FIRST-OF-ITS-KIND STUDY EXPLAINS WHY REST IS CRITICAL AFTER A CONCUSSION
WASHINGTON — Doctors who order several days of rest after a person suffers a concussion are giving sound advice, say researchers, and new data from animal models explains why.
Georgetown University Medical Center neuroscientists say rest — for more than a day — is critical for allowing the brain to reset neural networks and repair any short-term injury. The new study in mice also shows that repeated mild concussions with only a day to recover between injuries leads to mounting damage and brain inflammation that remains evident a year after injury.
“It is good news that the brain can recover from a hit if given enough time to rest and recover. But on the flip side, we find that the brain does not undertake this rebalancing when impacts come too close together,” says the study’s lead researcher, Mark P. Burns, PhD, associate professor of neuroscience at GUMC and director of the Laboratory for Brain Injury and Dementia.
This first-of-its-kind study, published in the March 2016 issue of American Journal of Pathology, modeled repeated mild head trauma as a means to investigate brain damage that occurs after a sports, military or domestic abuse injury.

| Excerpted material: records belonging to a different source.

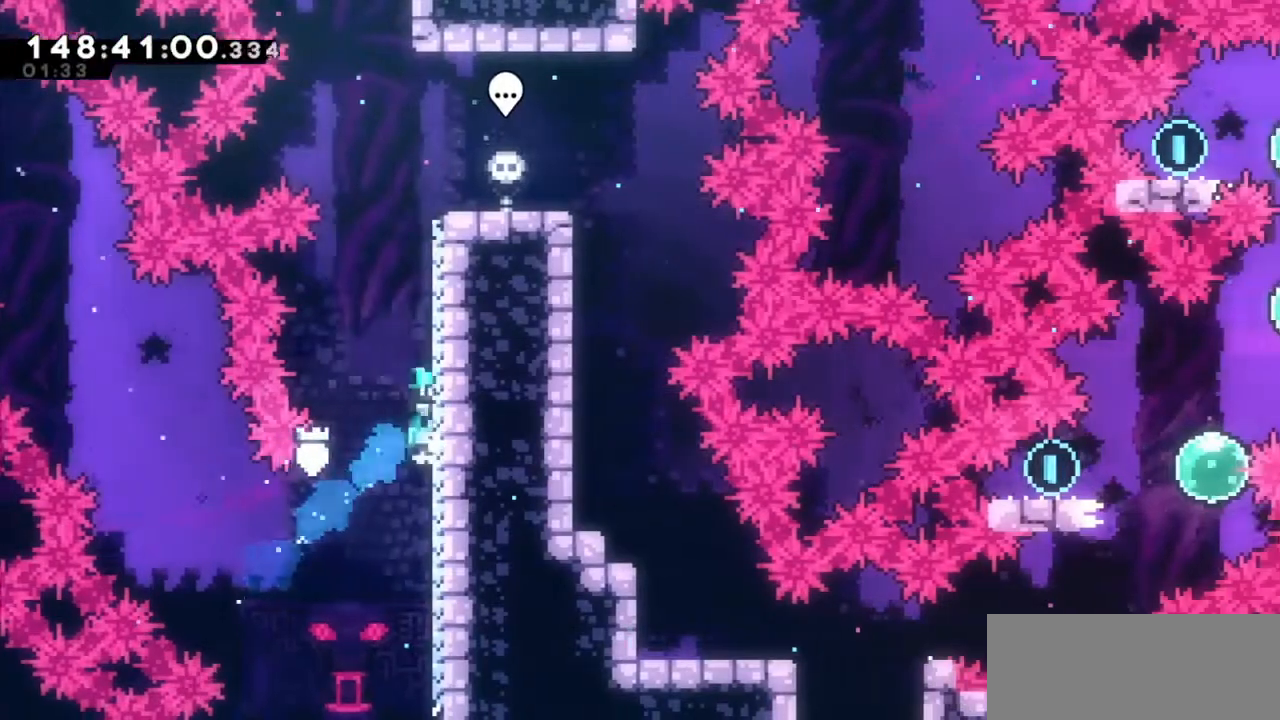
{"keys": ["jump2"], "events": [[34, "jump2", "down"], [67, "right", "down"], [367, "jump2", "up"], [434, "right", "up"], [467, "jump2", "down"]]}
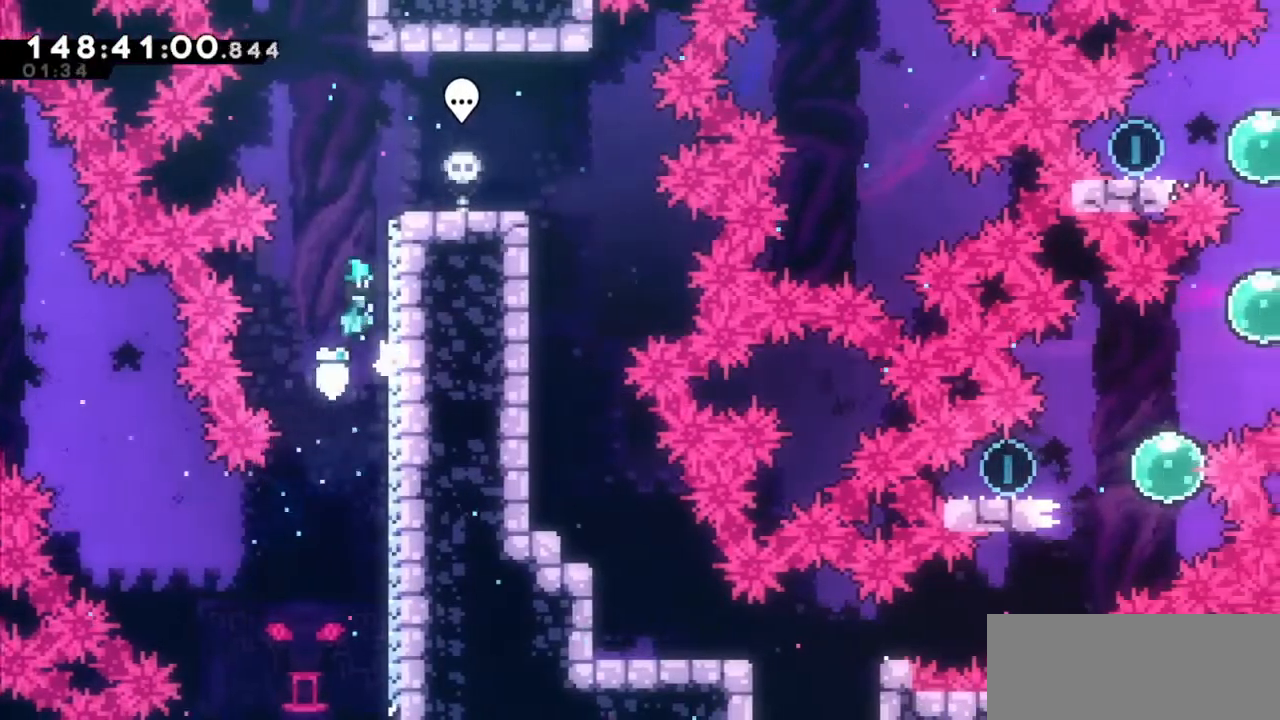
{"keys": ["jump2", "right"], "events": [[33, "right", "down"], [367, "jump2", "up"], [400, "right", "up"], [433, "jump2", "down"], [500, "right", "down"]]}
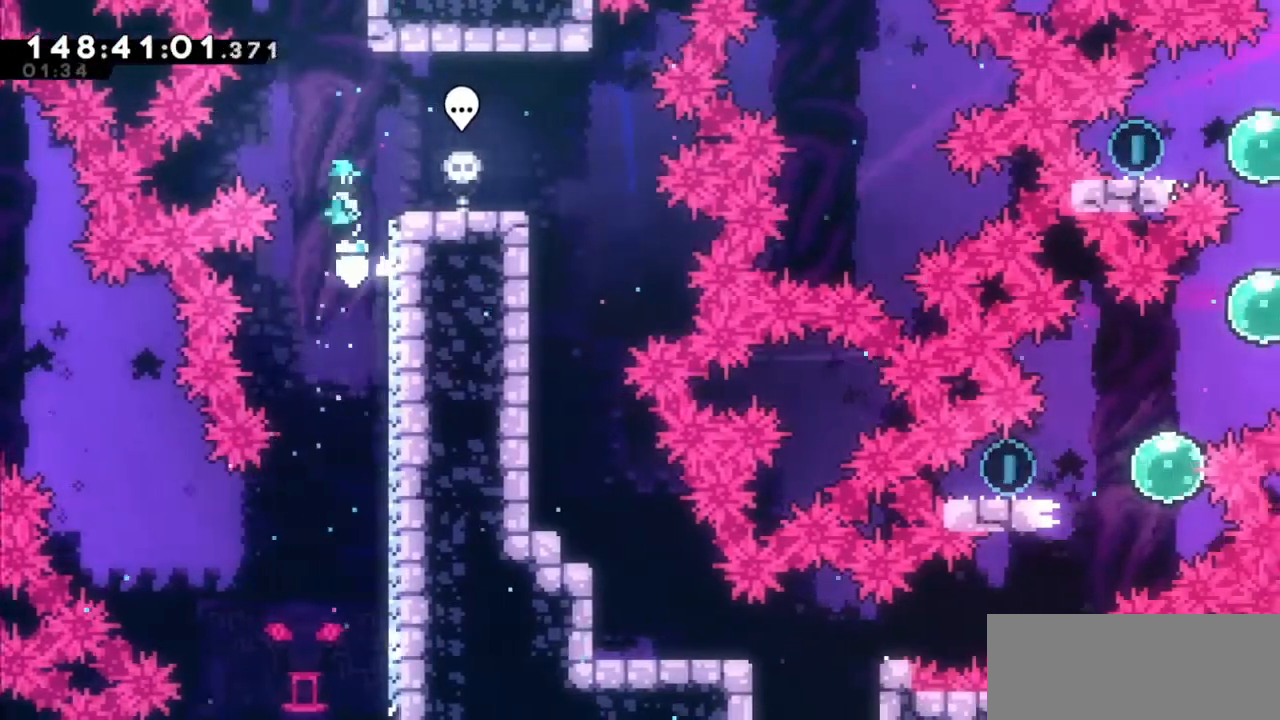
{"keys": ["right"], "events": [[334, "jump2", "up"]]}
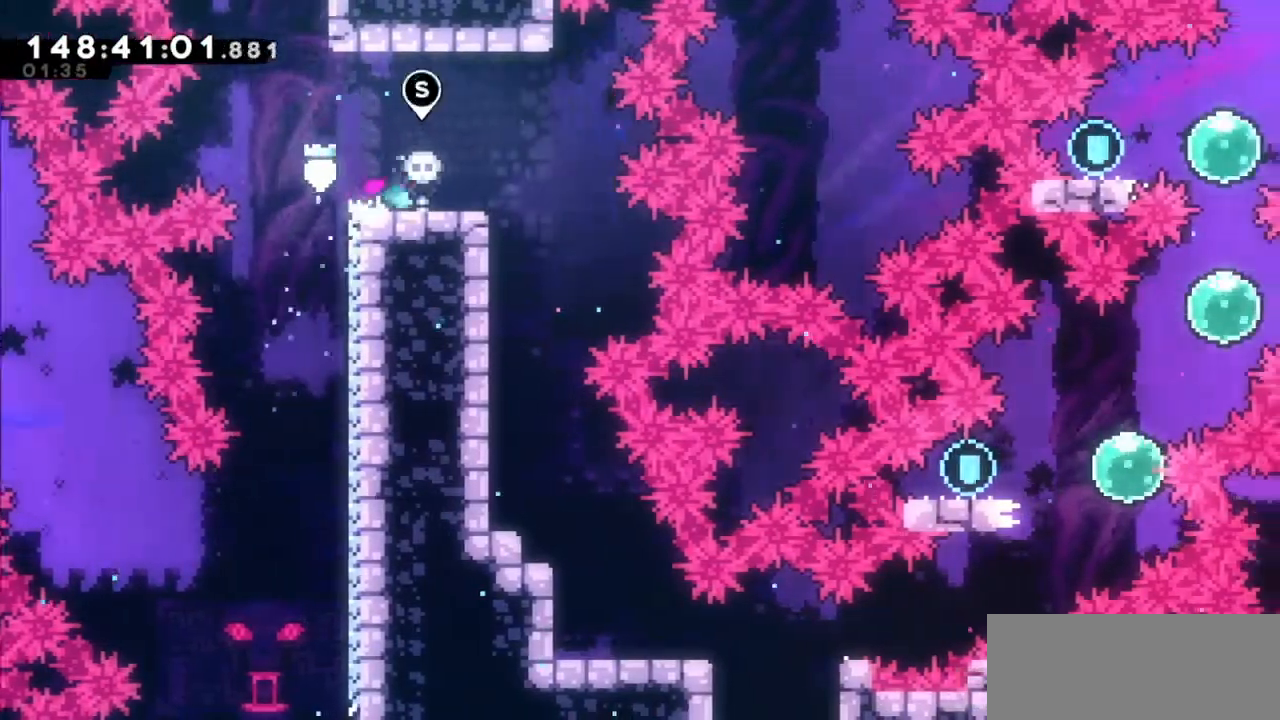
{"keys": ["down"], "events": [[300, "dash", "down"], [300, "down", "down"], [300, "right", "up"], [433, "dash", "up"]]}
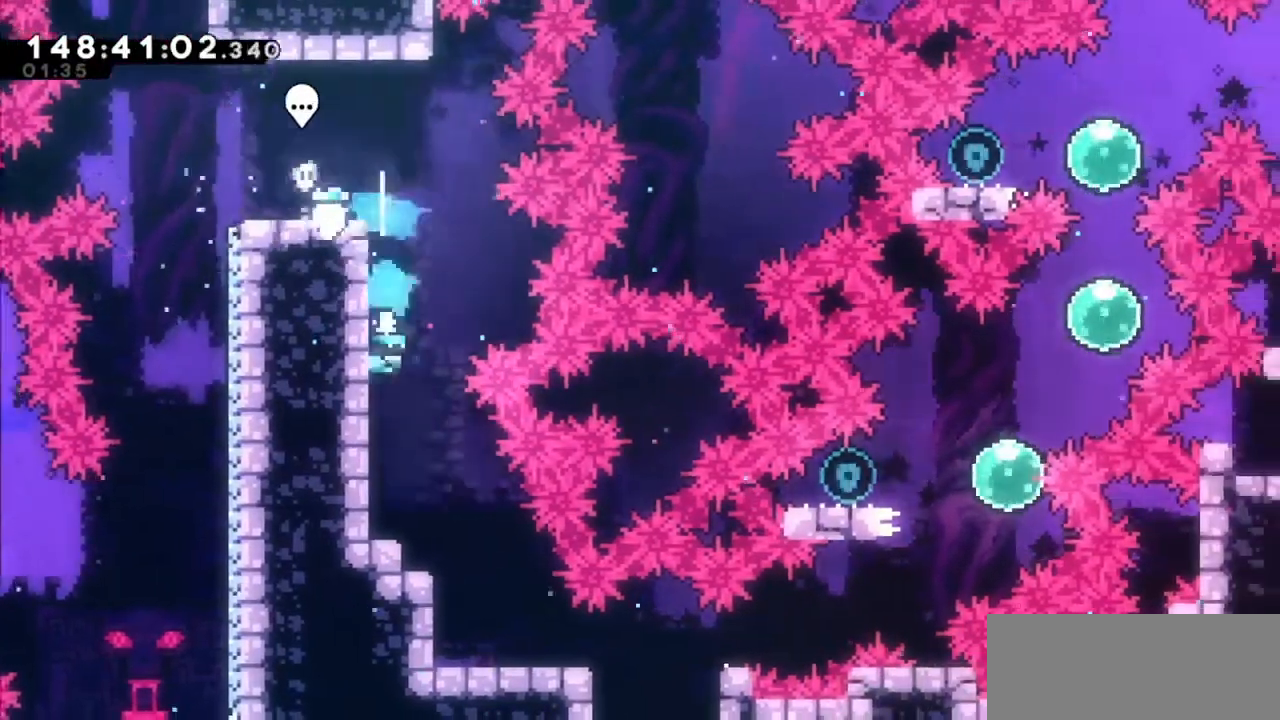
{"keys": ["right"], "events": [[67, "down", "up"], [367, "right", "down"]]}
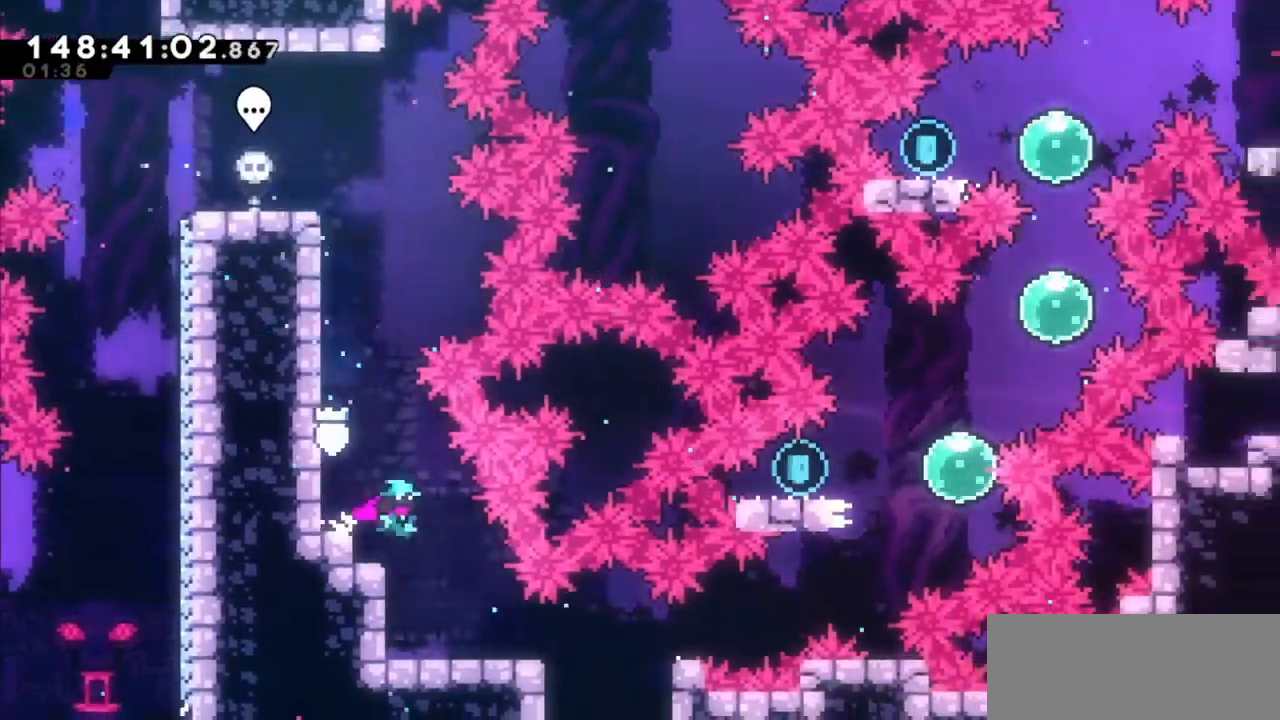
{"keys": [], "events": [[100, "right", "up"], [333, "right", "down"], [467, "right", "up"]]}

Investigators developed a mouse model of repetitive, extremely mild concussive impacts conducted while the mouse is anesthetized. They compared the brain’s response to a single concussion with an injury received daily for 30 days and one received weekly over 30 weeks.
Mice with a single insult temporarily lose 10-15 percent of the neuronal connections in their brains, but no inflammation or cell death resulted, Burns says. With three days rest, all neuronal connections were restored. This neuronal response is not seen in mice with daily concussions, but the pattern is restored when a week of rest is given between each insult, Burns says.
When a mild concussion occurred each day for a month, inflammation and damage to the brain’s white matter resulted. “This damage became progressively worse for two months and remained apparent one year after the last impact,” Burns says.
“The findings mirror what has been observed about such damage in humans years after a brain injury, especially among athletes,” Burns says. “Studies have shown that almost all people with single concussions spontaneously recover, but athletes who play contact sports are much more susceptible to lasting brain damage. These findings help fill in the picture of how and when concussions and mild head trauma can lead to sustained brain damage.”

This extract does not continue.